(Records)
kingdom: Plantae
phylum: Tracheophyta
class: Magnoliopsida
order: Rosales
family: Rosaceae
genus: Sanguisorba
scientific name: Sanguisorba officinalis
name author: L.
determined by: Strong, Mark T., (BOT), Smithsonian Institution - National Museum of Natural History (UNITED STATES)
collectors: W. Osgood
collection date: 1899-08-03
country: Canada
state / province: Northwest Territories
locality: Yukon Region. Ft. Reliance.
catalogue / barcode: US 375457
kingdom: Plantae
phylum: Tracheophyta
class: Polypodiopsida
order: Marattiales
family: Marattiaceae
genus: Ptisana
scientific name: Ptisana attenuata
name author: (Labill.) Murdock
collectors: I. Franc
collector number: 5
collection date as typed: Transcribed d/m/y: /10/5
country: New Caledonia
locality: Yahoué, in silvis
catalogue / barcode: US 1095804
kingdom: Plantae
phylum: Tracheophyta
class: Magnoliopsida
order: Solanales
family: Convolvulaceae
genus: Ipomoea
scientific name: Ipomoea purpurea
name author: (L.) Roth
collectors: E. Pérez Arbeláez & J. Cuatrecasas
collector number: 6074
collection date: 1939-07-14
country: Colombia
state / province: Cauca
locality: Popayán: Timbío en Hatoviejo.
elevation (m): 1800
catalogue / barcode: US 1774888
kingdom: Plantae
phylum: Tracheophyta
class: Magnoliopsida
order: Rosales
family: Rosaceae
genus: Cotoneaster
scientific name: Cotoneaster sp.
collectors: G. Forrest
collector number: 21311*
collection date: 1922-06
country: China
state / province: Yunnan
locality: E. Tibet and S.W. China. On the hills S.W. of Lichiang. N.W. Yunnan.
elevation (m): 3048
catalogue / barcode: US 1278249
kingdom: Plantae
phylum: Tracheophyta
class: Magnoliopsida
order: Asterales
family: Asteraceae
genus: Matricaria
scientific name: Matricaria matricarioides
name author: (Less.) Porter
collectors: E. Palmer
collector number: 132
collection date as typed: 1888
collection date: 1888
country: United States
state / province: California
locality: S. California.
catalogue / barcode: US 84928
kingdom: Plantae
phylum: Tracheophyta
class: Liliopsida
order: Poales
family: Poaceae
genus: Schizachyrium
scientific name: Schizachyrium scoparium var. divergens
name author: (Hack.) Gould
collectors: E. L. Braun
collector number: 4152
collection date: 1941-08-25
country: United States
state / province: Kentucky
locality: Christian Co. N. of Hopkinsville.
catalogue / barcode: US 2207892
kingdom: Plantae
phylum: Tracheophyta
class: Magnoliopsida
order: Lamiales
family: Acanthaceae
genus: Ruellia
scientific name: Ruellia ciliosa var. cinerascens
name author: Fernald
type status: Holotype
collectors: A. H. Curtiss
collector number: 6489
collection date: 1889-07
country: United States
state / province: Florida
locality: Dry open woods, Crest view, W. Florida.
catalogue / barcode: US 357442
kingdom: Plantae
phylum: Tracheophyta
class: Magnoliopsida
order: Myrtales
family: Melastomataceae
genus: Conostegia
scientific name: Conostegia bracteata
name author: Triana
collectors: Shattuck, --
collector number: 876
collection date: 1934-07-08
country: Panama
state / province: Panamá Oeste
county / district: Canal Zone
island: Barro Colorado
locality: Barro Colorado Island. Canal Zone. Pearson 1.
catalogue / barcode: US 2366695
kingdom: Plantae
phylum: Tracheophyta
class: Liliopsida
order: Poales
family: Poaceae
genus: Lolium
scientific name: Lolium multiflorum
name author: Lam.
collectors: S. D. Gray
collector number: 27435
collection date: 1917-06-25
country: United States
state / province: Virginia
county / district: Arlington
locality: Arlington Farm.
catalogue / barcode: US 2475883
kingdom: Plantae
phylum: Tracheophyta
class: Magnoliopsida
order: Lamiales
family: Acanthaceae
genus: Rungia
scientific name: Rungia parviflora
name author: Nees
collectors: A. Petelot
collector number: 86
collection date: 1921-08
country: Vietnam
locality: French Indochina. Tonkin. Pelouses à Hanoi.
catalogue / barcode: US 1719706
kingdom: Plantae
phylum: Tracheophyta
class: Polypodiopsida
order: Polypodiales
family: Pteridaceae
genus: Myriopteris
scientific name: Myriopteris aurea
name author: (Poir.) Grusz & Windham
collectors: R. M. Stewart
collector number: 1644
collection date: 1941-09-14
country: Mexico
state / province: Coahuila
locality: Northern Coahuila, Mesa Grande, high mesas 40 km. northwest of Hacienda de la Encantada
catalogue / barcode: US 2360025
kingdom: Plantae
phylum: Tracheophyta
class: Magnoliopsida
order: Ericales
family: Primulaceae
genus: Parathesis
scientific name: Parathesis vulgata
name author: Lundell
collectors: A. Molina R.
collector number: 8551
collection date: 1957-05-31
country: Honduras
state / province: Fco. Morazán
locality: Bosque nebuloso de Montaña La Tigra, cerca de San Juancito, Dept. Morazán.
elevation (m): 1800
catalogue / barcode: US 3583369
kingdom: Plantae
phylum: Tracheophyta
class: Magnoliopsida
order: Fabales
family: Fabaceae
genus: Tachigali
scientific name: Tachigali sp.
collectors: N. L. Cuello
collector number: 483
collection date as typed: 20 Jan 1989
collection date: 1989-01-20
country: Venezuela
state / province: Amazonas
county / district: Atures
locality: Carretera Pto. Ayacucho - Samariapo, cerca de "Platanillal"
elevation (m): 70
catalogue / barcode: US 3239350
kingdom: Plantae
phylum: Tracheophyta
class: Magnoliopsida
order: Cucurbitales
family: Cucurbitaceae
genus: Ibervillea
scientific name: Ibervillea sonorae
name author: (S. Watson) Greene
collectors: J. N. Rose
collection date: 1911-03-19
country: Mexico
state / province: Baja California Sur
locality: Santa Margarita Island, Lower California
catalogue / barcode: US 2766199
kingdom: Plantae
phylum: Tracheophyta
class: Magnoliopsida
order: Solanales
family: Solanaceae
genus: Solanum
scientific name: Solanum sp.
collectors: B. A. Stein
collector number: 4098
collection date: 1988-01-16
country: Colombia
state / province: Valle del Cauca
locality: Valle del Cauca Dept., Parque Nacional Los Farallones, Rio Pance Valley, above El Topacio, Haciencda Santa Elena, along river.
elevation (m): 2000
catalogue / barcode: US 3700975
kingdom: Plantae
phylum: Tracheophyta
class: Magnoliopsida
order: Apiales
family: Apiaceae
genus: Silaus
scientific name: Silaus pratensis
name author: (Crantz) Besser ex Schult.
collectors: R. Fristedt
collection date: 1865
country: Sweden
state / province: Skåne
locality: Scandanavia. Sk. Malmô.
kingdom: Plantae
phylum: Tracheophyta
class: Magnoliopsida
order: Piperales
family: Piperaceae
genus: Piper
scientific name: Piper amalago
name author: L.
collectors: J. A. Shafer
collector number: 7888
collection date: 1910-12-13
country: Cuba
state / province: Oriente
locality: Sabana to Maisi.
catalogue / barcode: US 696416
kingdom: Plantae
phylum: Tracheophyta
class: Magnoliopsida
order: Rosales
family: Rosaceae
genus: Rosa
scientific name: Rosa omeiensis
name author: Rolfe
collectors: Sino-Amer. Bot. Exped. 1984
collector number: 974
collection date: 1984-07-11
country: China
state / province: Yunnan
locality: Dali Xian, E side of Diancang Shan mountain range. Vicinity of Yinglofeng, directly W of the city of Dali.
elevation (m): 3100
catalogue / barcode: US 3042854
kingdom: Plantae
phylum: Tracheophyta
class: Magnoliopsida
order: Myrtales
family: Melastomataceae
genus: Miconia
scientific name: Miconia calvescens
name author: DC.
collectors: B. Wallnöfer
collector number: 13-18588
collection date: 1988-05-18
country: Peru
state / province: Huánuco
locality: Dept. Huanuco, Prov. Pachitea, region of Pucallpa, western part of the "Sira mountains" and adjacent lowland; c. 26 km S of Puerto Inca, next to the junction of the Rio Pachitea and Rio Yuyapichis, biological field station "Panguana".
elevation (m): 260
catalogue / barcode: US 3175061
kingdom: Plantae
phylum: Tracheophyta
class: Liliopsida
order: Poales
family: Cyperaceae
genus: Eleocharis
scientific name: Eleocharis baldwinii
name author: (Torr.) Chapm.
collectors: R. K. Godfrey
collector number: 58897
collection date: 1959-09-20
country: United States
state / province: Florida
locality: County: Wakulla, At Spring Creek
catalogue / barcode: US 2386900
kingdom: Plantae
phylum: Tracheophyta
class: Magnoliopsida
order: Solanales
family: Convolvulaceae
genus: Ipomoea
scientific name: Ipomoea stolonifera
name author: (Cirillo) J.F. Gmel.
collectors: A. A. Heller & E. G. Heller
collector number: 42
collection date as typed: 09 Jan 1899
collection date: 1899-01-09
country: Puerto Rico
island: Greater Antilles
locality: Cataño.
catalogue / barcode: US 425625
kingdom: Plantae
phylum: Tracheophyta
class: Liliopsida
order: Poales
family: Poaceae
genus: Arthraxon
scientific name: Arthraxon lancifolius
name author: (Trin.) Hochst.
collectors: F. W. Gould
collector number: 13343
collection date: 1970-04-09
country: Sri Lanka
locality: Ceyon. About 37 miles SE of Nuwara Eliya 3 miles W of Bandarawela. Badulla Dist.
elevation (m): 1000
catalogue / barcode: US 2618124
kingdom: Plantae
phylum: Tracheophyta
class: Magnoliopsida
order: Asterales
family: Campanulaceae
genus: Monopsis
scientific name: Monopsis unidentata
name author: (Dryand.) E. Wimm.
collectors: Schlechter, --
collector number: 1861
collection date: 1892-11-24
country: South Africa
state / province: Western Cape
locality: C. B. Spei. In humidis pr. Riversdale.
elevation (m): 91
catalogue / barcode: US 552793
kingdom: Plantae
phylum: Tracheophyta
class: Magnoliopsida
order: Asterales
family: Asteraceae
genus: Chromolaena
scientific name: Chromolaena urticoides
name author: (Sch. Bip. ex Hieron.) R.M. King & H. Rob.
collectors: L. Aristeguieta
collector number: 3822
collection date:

(Exercise task) Reproduce the material word for word from its first line through the line containing "collection date: 1922-06", keeping both the first and last lines.

(Task answer)
kingdom: Plantae
phylum: Tracheophyta
class: Magnoliopsida
order: Rosales
family: Rosaceae
genus: Sanguisorba
scientific name: Sanguisorba officinalis
name author: L.
determined by: Strong, Mark T., (BOT), Smithsonian Institution - National Museum of Natural History (UNITED STATES)
collectors: W. Osgood
collection date: 1899-08-03
country: Canada
state / province: Northwest Territories
locality: Yukon Region. Ft. Reliance.
catalogue / barcode: US 375457
kingdom: Plantae
phylum: Tracheophyta
class: Polypodiopsida
order: Marattiales
family: Marattiaceae
genus: Ptisana
scientific name: Ptisana attenuata
name author: (Labill.) Murdock
collectors: I. Franc
collector number: 5
collection date as typed: Transcribed d/m/y: /10/5
country: New Caledonia
locality: Yahoué, in silvis
catalogue / barcode: US 1095804
kingdom: Plantae
phylum: Tracheophyta
class: Magnoliopsida
order: Solanales
family: Convolvulaceae
genus: Ipomoea
scientific name: Ipomoea purpurea
name author: (L.) Roth
collectors: E. Pérez Arbeláez & J. Cuatrecasas
collector number: 6074
collection date: 1939-07-14
country: Colombia
state / province: Cauca
locality: Popayán: Timbío en Hatoviejo.
elevation (m): 1800
catalogue / barcode: US 1774888
kingdom: Plantae
phylum: Tracheophyta
class: Magnoliopsida
order: Rosales
family: Rosaceae
genus: Cotoneaster
scientific name: Cotoneaster sp.
collectors: G. Forrest
collector number: 21311*
collection date: 1922-06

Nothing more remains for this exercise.